В штабе корпуса наутро мне устроили просто овацию. Еще бы…
Фронт мы проломили.
Группировку полковника Куявски рассекли уже к рассвету.
С рецкими бригадами соединились, как в Калаче при окружении Паулюса.
Куявски с остатками своего войска ушел на лодках и наспех сколоченых плотах на правый берег Ныси налегке, бросив артиллерию, боеприпасы, обозы и пулеметы.

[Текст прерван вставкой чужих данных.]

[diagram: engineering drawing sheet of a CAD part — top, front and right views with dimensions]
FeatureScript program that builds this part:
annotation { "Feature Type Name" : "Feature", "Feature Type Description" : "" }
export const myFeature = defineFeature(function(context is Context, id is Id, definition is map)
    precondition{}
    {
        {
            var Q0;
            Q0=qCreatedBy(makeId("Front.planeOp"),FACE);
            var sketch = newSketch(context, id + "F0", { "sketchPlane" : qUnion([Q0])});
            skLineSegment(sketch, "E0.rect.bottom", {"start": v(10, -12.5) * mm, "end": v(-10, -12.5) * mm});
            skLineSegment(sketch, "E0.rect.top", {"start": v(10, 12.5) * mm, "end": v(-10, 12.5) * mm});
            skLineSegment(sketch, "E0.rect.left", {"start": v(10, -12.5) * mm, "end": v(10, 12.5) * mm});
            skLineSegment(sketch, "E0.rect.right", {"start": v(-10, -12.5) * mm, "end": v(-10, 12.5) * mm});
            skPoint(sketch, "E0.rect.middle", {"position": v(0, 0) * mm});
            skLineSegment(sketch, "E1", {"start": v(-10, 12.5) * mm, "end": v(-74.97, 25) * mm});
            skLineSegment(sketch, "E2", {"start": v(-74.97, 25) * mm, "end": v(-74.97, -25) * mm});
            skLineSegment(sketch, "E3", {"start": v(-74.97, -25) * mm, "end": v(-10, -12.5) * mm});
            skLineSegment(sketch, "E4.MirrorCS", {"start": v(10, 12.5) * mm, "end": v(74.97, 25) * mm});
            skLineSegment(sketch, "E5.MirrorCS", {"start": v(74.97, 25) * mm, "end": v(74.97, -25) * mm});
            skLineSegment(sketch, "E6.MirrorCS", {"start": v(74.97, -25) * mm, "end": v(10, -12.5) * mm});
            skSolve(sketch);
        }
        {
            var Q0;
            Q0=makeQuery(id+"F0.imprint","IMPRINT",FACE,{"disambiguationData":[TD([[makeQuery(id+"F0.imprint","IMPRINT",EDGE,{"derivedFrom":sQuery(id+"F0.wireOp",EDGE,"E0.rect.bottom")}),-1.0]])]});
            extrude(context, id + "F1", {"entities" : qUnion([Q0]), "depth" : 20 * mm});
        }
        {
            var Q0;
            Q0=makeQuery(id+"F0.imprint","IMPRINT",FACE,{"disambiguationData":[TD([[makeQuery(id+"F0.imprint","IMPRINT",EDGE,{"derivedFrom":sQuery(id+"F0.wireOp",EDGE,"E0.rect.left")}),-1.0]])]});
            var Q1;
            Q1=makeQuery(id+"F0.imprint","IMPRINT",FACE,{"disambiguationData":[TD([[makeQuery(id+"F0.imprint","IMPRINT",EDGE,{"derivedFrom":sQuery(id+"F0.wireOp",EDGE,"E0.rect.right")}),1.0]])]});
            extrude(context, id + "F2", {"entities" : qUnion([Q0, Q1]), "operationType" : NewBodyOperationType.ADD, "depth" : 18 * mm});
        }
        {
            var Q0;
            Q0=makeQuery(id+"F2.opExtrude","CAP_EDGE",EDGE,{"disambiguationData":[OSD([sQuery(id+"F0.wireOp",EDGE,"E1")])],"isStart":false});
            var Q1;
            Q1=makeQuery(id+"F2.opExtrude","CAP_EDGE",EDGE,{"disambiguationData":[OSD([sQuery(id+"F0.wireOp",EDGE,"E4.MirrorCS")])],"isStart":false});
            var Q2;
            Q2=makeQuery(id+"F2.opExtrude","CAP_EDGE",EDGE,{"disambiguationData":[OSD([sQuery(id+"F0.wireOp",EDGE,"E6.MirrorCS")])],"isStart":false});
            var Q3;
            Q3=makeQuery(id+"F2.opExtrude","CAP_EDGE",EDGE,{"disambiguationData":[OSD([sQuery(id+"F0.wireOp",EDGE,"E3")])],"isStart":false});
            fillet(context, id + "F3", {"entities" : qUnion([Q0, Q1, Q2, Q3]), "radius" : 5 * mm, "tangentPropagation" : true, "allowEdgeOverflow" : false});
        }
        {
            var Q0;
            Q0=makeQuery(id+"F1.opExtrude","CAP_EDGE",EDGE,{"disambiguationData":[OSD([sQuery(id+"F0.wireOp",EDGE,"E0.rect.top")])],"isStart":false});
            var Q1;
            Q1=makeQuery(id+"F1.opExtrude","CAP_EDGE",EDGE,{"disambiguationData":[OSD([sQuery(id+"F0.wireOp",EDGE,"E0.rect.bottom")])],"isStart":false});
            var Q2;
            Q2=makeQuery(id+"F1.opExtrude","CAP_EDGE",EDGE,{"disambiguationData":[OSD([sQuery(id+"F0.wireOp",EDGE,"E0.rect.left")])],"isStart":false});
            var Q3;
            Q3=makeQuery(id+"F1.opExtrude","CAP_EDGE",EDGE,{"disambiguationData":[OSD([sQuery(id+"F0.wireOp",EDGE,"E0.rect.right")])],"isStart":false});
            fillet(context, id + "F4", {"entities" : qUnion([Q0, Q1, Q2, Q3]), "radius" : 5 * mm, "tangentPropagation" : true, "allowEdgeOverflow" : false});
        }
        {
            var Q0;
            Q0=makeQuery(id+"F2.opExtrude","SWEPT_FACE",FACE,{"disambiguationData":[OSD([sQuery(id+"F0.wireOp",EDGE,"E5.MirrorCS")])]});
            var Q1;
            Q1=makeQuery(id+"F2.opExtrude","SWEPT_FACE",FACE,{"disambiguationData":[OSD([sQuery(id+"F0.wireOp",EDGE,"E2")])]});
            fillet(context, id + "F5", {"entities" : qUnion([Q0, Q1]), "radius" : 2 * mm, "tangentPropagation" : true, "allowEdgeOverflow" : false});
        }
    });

Отогнанная от берега царская драгунская дивизия сдалась со всем своим прекрасным конным парком. Великолепные лошади. Чистокровные.
Щеттинпорт лежал перед нами как на блюдечке. Осталось только до него дойти.
И хотя основную тяжесть наступления вынесли на себе шедшие за нами огемские войска, на моих горцев все смотрели как на героев, безбашенных таких отморозков. Берсерков. Все же первую траншею мы практически ножами вырезали, как в древности.
По тому как меня носили на руках (в буквальном смысле этого слова) соединившиеся с нами рецкие горно — стрелковые бригады, я понял, что стал Сорокиным и меня если не уберут с фронта в ближайшее время, то грохнут как того же Сорокина Троцкий. Потому как даже рецкие генералы, командовавшие бригадами горных стрелков, общались со мной с пиететом. И это шло у них от сердца. От восхищения нашим подвигом достойным былинных героев славной рецкой древности. От того что мы заставили говорить о рецких горцах весь мир.
А вот у огемцев проскальзывали в общении нотки какого-то опасения. Видно примерили нашу ночную атаку на себя… и ужаснулись.
По случайности на нашем участке фронта именно в это время гуляли корреспонденты газет нейтральных стран. То, что осталось в траншее царцев от нашей атаки они видели сами и даже все засняли на фотопластинки. "Кровавый Кобчик" стал в мировой войне знаковой фигурой. Не удивлюсь, если союзники меня объявят меня военным преступником.
С них станется…
На следующий день после победы на всех порах примчался литерный поезд с императором и королем. Они сами обошли поле боя и остались под сильным впечатлением.
Вся рота удостоилась "Солдатского креста". Награждал "на костях" сам император. Под вспышки магния.
Вальд стал имперским рыцарем и майором.
А мне досталась только слава.
И косые взгляды монархов.
Бисер как-то обмолвился, что мне пора в отпуск на родину.
— Заездили мы тебя в последнее время, Савва, — обронил король. — Ты уж извини. Зато победа!
Войска пошли дальше на север сопровождаемые бронепоездом "Аспид".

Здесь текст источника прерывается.